This manual shows how to use several aspects of auto-sklearn. It either references the examples where possible or explains certain configurations.

Resampling strategies

Examples for using holdout and cross-validation can be found in the example directory of auto-sklearn.

Parallel computation

auto-sklearn supports parallel execution by data sharing on a shared file system. In this mode, the SMAC algorithm shares the training data for it’s model by writing it to disk after every iteration. At the beginning of each iteration, SMAC loads all newly found data points. An example can be found in the example directory.

In it’s default mode, auto-sklearn already uses two cores. The first one is used for model building, the second for building an ensemble every time a new machine learning model has finished training. The file example_sequential .py in the example directory describes how to run these tasks sequentially to use only a single core at a time.

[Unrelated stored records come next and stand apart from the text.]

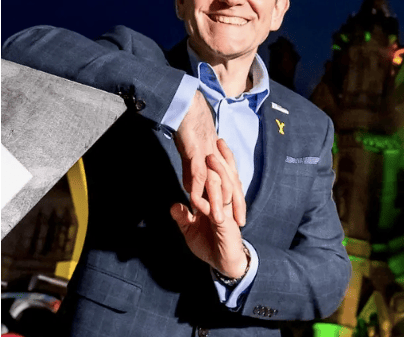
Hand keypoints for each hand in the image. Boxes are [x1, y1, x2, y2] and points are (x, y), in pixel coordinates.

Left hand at [170, 140, 248, 277]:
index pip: (220, 176)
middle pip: (228, 175)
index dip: (218, 160)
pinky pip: (221, 207)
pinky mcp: (226, 223)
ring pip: (228, 186)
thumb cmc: (210, 246)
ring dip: (219, 171)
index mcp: (218, 202)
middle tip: (216, 139)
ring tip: (212, 156)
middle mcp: (226, 204)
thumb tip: (175, 205)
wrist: (223, 265)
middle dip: (223, 158)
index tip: (211, 144)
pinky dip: (213, 197)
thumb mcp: (190, 230)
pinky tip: (208, 188)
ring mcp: (227, 212)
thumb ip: (183, 217)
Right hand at [175, 92, 245, 225]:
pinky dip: (198, 191)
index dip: (236, 202)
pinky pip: (199, 175)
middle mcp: (218, 160)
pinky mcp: (196, 154)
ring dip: (217, 204)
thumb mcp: (193, 155)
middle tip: (237, 226)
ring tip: (218, 221)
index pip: (232, 185)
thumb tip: (191, 189)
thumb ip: (193, 173)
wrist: (189, 107)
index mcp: (219, 160)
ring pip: (216, 185)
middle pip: (230, 188)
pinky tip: (197, 204)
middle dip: (234, 209)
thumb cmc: (191, 128)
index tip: (238, 219)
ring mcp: (208, 158)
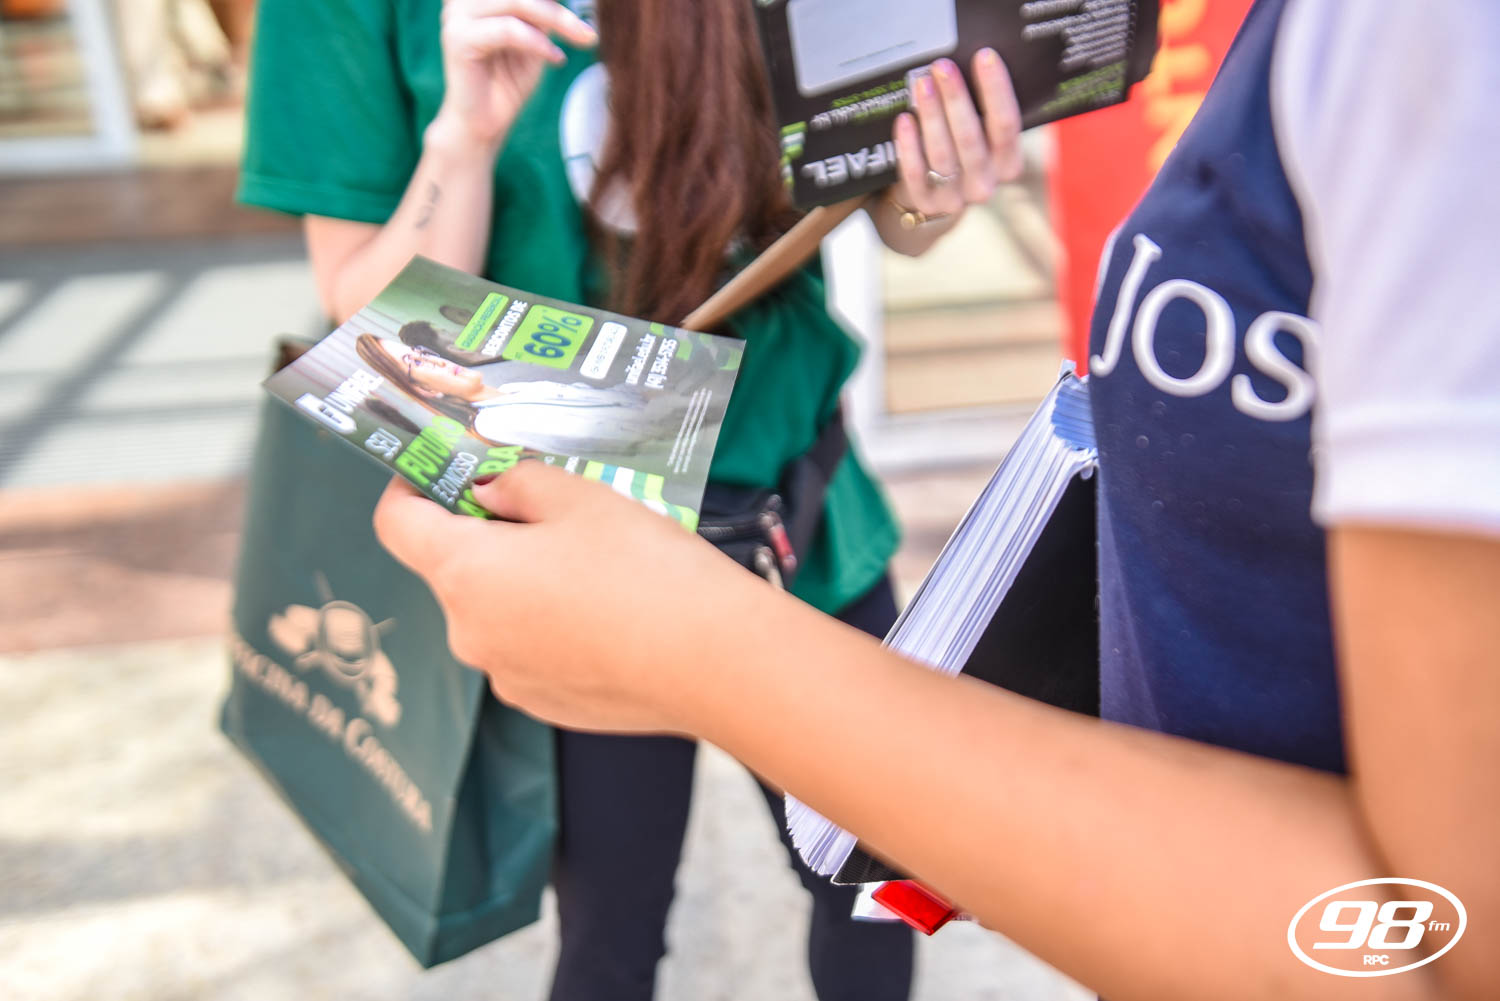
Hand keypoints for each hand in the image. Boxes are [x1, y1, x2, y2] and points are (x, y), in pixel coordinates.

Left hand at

Furthermore, depending on the installation of scikit-learn and numpy, the model building procedure may use up to all cores. Such behaviour is unintended by auto-sklearn and is most likely due to numpy being installed from pypi as a binary wheel (see here). Executing export OPENBLAS_NUM_THREADS=1 should disable such behaviours and make numpy only use a single core at a time.

Model persistence

auto-sklearn is mostly a wrapper around scikit-learn. Therefore, it is possible to follow the persistence example from scikit-learn.